- PROMPT:
Pick up the Milam v. Milam child-support case summary where it stops and keep writing it.

Kirk T. Milam v. Sheila J. Milam
65 Va. App. 439
Va. Ct. App.2015Background
- Kirk and Sheila Milam divorced; at modification hearing father sought to reduce child support after one child reached majority; four children lived with mother during relevant period, three minors at time of decree.
- On remand the circuit court calculated presumptive child support and set father’s obligation at $1,170 (for four children) commencing Jan 1, 2012; later hearing addressed father's motion and arrearages.
- At the September 2014 hearing the court found father’s monthly income $11,199 (based on 2014 deposits/vouchers) and mother’s monthly employment income $745; the court treated mother’s household as including the adult son for poverty-size purposes.
- The court concluded mother’s income was below 150% of the federal poverty guideline for her household size and applied the sole-custody guidelines, awarding $1,380/month for three minor children.
- The court found father in contempt, sentenced him to 12 months with the sentence suspended subject to five conditions; condition 5 authorized issuance of a capias and automatic remand upon receipt of a sworn affidavit alleging noncompliance.
- Appeal: father challenged income findings, inclusion of adult son in household, omission/inclusion of spousal support in income calculations, increase of support though he moved to reduce, and the automatic-capias suspension condition.
Issues
| Issue | Milam (Plaintiff/Appellant) Argument | Milam (Defendant/Appellee) Argument | Held |
|---|---|---|---|
| May court increase child support when motion titled "Motion to Reduce Child Support"? | Title limits relief; court cannot increase without being requested. | Statutory guidelines require court to compute presumptive support when modifying; court may increase or decrease regardless of motion title. | Court: Allowed—when modification is before court, it may increase or decrease support per guidelines. |
| May an adult child be counted in custodial parent’s household for poverty-threshold under §20-108.2(G)(3)(d)? | Counting adult son improperly imposes de facto obligation on father for nondependent adult. | Federal poverty guidelines base household on persons living together; court has discretion. | Court: Inclusion was within discretion; household count may include adult son. |
| Should spousal support payments (partial or arrearages) be included in mother’s gross income? | Father: spousal support should be included in mother’s income. | Mother/Court below: father hasn’t paid full support; arrears exist so not included in mother’s actual income. | Court: Omitted in its opinion but worksheet used the full spousal obligation (deducted from father, added to mother); omission was harmless. |
| Did the suspended-sentence condition permitting automatic capias on affidavit violate due process? | Automatic remand on affidavit deprives father of notice/hearing and counsel before loss of liberty. | Court below imposed automatic procedure to enforce compliance. | Court: Reversed/vacated condition 5—revocation requires notice and hearing; automatic capias on affidavit improper. |
| Was the court’s finding of father’s income (2014 deposits/vouchers) unsupported or plainly wrong? | Father argued court improperly added all court-appointed payments and ignored 2012 tax return. | Court relied on 2014 bank deposits/vouchers and witness testimony; found 2012 return not controlling. | Court: Finding not plainly wrong; factual determinations of income affirmed. |
| Did court err by discounting mother’s testimony about tithing to infer higher income? | Father argued court should infer mother’s income ~ $3,000/month from her tithe testimony. | Court: No evidence mother actually tithed monthly $300; used documented employment income. | Court: No abuse of discretion; use of actual income figures upheld. |
Key Cases Cited
- Stiles v. Stiles, 48 Va. App. 449 (Va. Ct. App.) (trial court child-support determinations entitled to deference and must serve child’s best interest)

Items from a data source
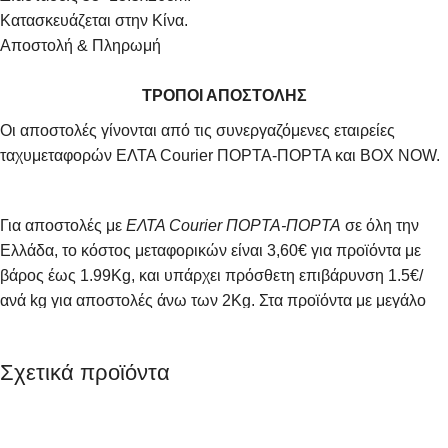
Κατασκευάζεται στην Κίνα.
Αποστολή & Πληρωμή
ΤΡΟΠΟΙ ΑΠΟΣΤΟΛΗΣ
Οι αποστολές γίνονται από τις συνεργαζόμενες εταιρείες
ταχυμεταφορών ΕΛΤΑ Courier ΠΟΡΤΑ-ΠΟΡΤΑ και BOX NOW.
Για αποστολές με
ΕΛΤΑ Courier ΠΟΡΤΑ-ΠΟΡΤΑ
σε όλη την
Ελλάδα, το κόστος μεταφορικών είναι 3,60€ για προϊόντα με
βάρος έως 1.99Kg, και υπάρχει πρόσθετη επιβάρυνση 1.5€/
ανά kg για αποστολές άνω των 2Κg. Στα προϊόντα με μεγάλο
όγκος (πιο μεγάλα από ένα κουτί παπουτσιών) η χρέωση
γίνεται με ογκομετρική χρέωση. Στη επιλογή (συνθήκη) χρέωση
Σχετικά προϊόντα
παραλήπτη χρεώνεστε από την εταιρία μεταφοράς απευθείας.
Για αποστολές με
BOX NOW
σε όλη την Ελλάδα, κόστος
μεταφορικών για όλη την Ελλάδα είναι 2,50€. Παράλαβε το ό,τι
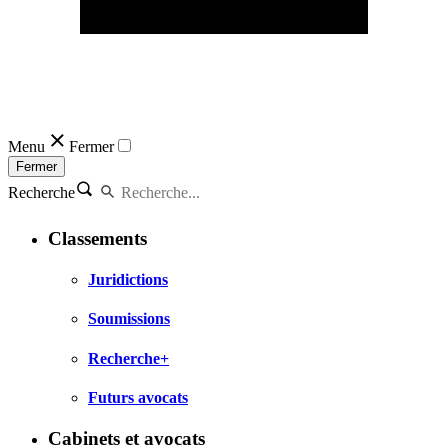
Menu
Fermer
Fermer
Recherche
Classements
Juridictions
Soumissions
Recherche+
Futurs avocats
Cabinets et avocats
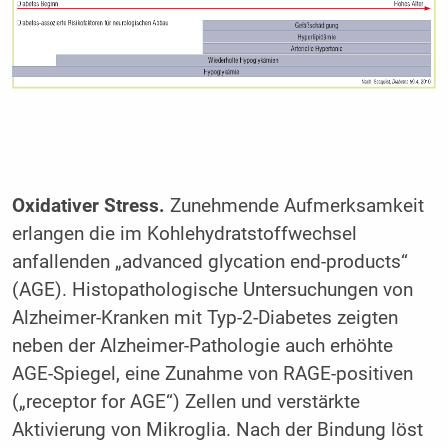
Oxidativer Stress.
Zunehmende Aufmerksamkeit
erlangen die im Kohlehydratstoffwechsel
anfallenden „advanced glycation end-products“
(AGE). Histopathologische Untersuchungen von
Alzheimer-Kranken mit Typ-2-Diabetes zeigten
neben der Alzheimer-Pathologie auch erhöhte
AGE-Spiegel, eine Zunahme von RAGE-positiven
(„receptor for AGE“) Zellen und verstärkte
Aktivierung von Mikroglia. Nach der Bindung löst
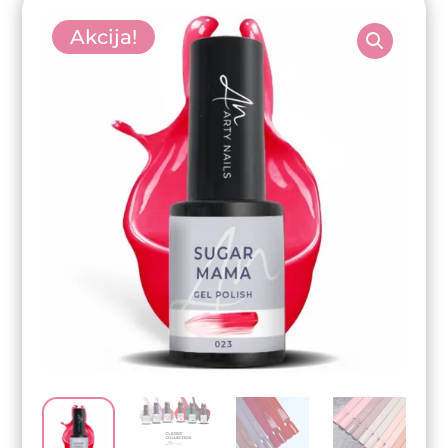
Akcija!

--

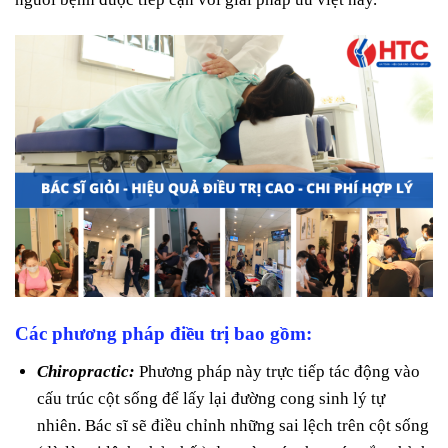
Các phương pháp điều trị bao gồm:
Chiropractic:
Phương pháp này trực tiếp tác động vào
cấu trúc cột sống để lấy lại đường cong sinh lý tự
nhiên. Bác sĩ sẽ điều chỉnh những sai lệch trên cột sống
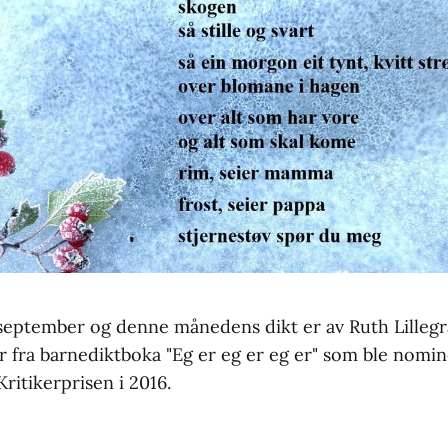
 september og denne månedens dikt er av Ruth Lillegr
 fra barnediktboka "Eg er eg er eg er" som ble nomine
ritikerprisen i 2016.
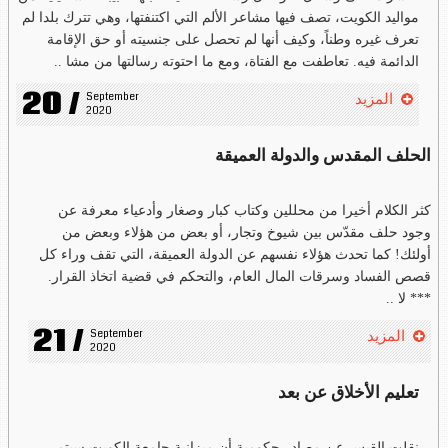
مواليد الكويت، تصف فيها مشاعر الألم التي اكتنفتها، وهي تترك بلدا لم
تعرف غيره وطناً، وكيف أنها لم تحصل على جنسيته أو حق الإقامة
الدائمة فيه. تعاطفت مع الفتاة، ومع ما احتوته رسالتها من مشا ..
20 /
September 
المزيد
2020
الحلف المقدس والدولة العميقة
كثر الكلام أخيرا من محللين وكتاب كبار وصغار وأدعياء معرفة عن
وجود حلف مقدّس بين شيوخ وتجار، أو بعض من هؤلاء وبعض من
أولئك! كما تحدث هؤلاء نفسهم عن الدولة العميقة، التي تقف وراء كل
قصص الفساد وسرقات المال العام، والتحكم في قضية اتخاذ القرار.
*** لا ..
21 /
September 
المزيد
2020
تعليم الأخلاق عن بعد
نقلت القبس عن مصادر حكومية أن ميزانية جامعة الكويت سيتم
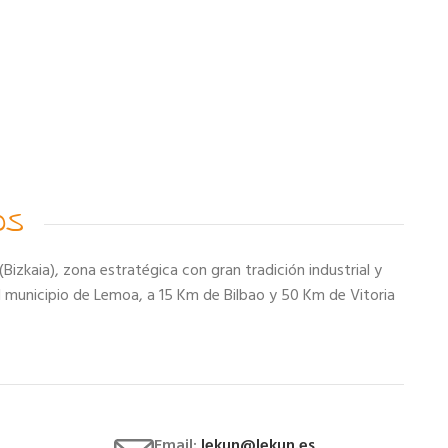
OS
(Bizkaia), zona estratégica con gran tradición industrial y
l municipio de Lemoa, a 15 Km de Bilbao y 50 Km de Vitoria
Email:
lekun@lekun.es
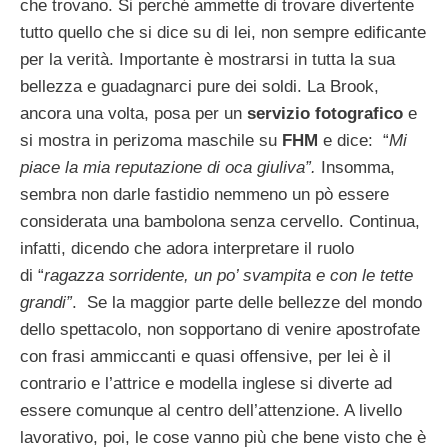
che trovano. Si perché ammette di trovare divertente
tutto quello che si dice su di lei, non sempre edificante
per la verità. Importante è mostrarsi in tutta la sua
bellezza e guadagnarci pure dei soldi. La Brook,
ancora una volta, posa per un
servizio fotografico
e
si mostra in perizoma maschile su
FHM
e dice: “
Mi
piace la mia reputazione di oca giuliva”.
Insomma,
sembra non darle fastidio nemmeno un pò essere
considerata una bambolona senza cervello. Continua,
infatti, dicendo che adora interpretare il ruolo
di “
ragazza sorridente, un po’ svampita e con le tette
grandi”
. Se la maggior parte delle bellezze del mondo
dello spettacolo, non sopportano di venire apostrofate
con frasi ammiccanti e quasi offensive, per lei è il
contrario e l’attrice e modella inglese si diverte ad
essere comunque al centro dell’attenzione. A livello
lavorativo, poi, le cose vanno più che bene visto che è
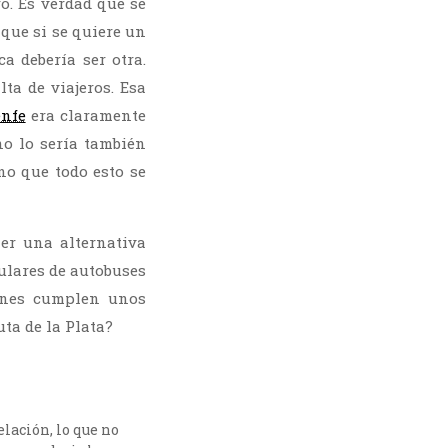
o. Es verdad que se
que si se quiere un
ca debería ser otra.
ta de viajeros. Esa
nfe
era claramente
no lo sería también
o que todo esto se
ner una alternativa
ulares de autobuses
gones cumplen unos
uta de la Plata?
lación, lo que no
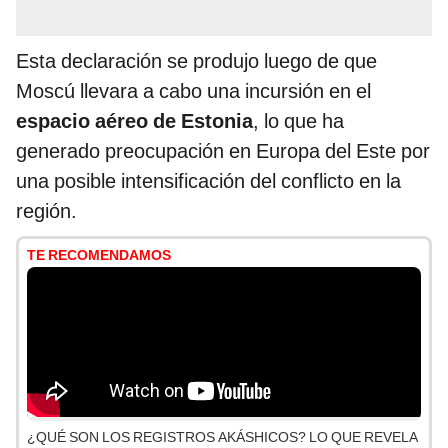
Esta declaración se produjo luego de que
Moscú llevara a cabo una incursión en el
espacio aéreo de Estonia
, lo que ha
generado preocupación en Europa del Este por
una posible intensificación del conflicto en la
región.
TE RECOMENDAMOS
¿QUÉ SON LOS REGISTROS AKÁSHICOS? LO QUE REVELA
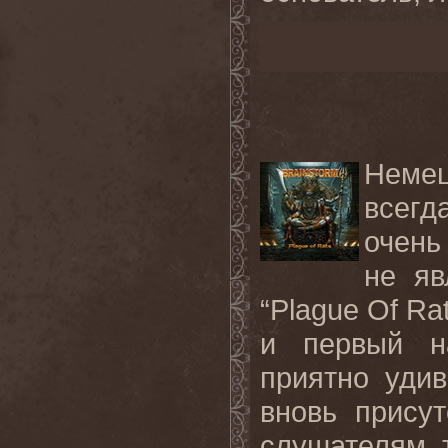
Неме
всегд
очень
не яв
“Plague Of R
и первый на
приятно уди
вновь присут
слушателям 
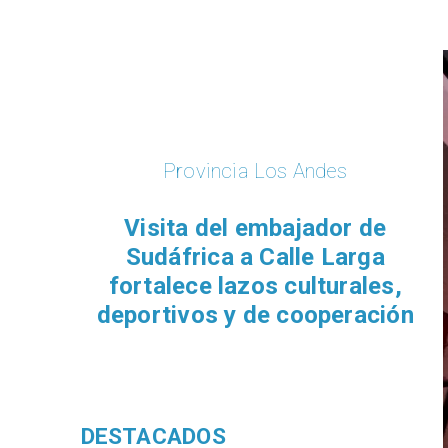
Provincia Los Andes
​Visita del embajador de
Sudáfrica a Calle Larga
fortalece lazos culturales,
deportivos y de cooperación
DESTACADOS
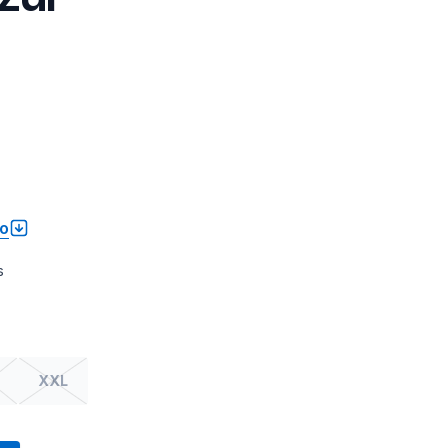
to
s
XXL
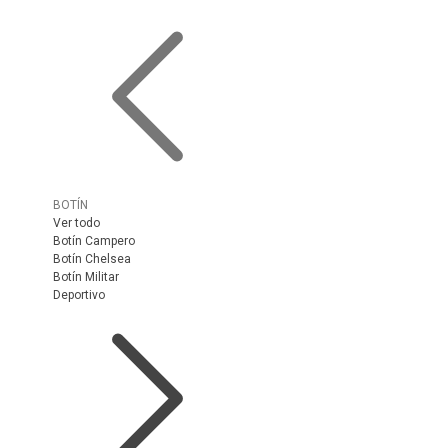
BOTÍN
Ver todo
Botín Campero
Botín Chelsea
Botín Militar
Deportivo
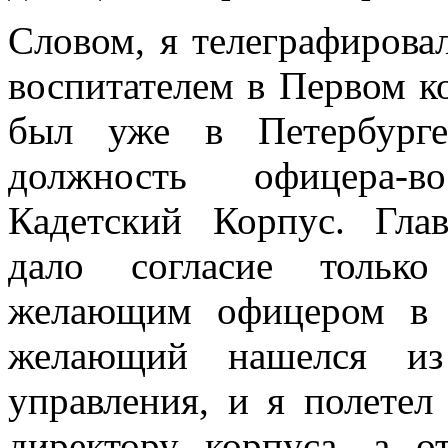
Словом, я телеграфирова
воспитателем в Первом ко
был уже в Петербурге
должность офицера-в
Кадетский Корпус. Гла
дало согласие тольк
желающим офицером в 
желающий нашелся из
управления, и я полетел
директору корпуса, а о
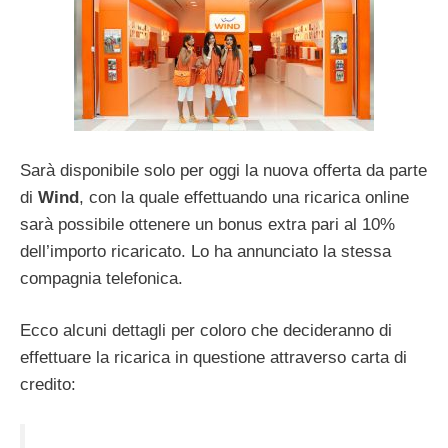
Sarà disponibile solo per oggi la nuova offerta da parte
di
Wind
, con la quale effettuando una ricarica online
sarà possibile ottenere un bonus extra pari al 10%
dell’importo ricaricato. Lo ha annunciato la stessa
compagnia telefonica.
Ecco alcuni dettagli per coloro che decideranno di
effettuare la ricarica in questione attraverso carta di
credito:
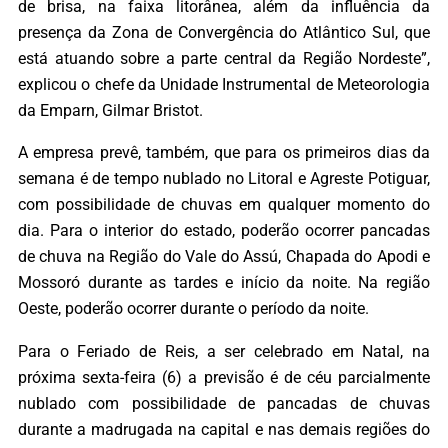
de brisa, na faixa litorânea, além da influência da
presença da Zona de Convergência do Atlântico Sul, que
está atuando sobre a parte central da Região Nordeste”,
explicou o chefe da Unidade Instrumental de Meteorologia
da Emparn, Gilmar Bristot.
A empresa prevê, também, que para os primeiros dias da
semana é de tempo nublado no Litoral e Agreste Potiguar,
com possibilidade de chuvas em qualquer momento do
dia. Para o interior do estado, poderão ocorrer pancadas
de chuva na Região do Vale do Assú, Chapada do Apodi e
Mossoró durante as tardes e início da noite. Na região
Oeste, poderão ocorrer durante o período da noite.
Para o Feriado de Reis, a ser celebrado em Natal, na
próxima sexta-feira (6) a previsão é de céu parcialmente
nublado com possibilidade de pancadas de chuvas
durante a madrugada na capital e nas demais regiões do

- WRITTEN ANSWER:
- Oley v. Branch, 63 Va. App. 681 (Va. Ct. App.) (modification of child support is reviewed for abuse of discretion)
- Hiner v. Hadeed, 15 Va. App. 575 (Va. Ct. App.) (trial court must determine presumptive support amount under guidelines when modifying support)
- Fadness v. Fadness, 52 Va. App. 833 (Va. Ct. App.) (distinguishes limits on relief in spousal-support pleadings; not controlling for child support)
- Griffin v. Cunningham, 205 Va. 349 (Va. 1964) (probation/suspended sentence revocation requires a judicial hearing)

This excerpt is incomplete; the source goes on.